Find every line containing the word "such" in the records below; report only how many there are.

Data to process
-- Opening Marker --
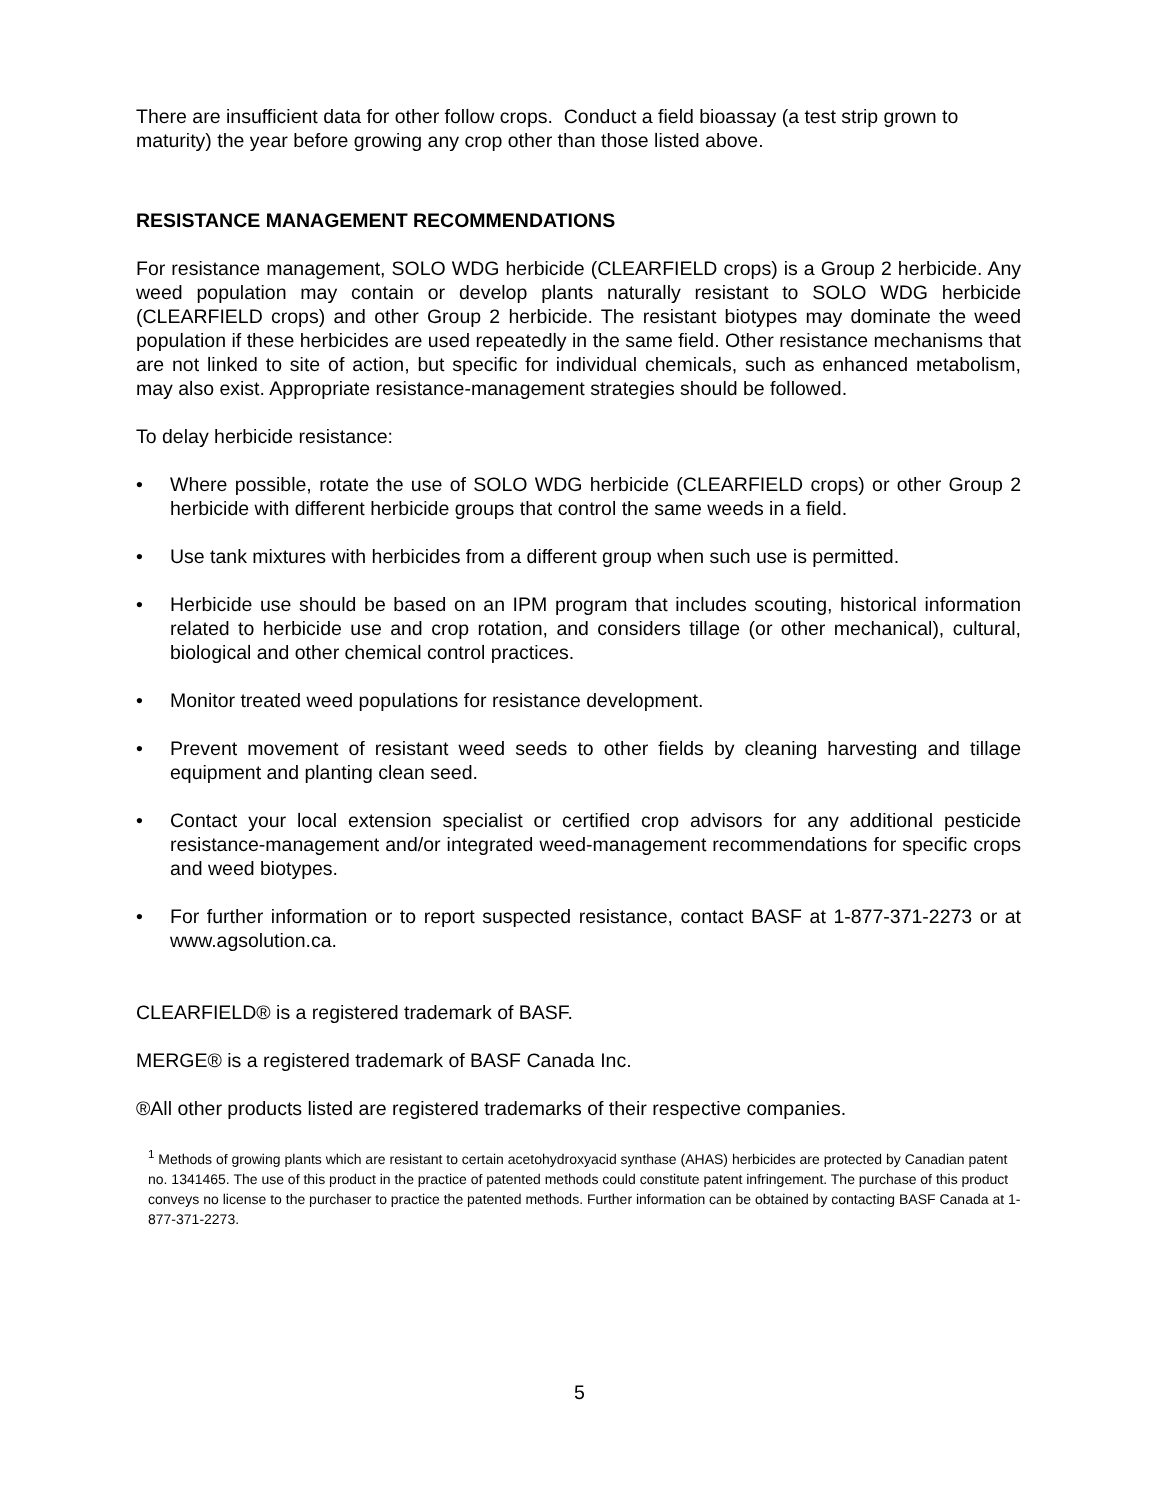There are insufficient data for other follow crops. Conduct a field bioassay (a test strip grown to maturity) the year before growing any crop other than those listed above.
RESISTANCE MANAGEMENT RECOMMENDATIONS
For resistance management, SOLO WDG herbicide (CLEARFIELD crops) is a Group 2 herbicide. Any weed population may contain or develop plants naturally resistant to SOLO WDG herbicide (CLEARFIELD crops) and other Group 2 herbicide. The resistant biotypes may dominate the weed population if these herbicides are used repeatedly in the same field. Other resistance mechanisms that are not linked to site of action, but specific for individual chemicals, such as enhanced metabolism, may also exist. Appropriate resistance-management strategies should be followed.
To delay herbicide resistance:
• Where possible, rotate the use of SOLO WDG herbicide (CLEARFIELD crops) or other Group 2 herbicide with different herbicide groups that control the same weeds in a field.
• Use tank mixtures with herbicides from a different group when such use is permitted.
• Herbicide use should be based on an IPM program that includes scouting, historical information related to herbicide use and crop rotation, and considers tillage (or other mechanical), cultural, biological and other chemical control practices.
• Monitor treated weed populations for resistance development.
• Prevent movement of resistant weed seeds to other fields by cleaning harvesting and tillage equipment and planting clean seed.
• Contact your local extension specialist or certified crop advisors for any additional pesticide resistance-management and/or integrated weed-management recommendations for specific crops and weed biotypes.
• For further information or to report suspected resistance, contact BASF at 1-877-371-2273 or at www.agsolution.ca.
CLEARFIELD® is a registered trademark of BASF.
MERGE® is a registered trademark of BASF Canada Inc.
®All other products listed are registered trademarks of their respective companies.
<sup>1</sup> Methods of growing plants which are resistant to certain acetohydroxyacid synthase (AHAS) herbicides are protected by Canadian patent no. 1341465. The use of this product in the practice of patented methods could constitute patent infringement. The purchase of this product conveys no license to the purchaser to practice the patented methods. Further information can be obtained by contacting BASF Canada at 1-877-371-2273.
5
-- Closing Marker --
Answer section
2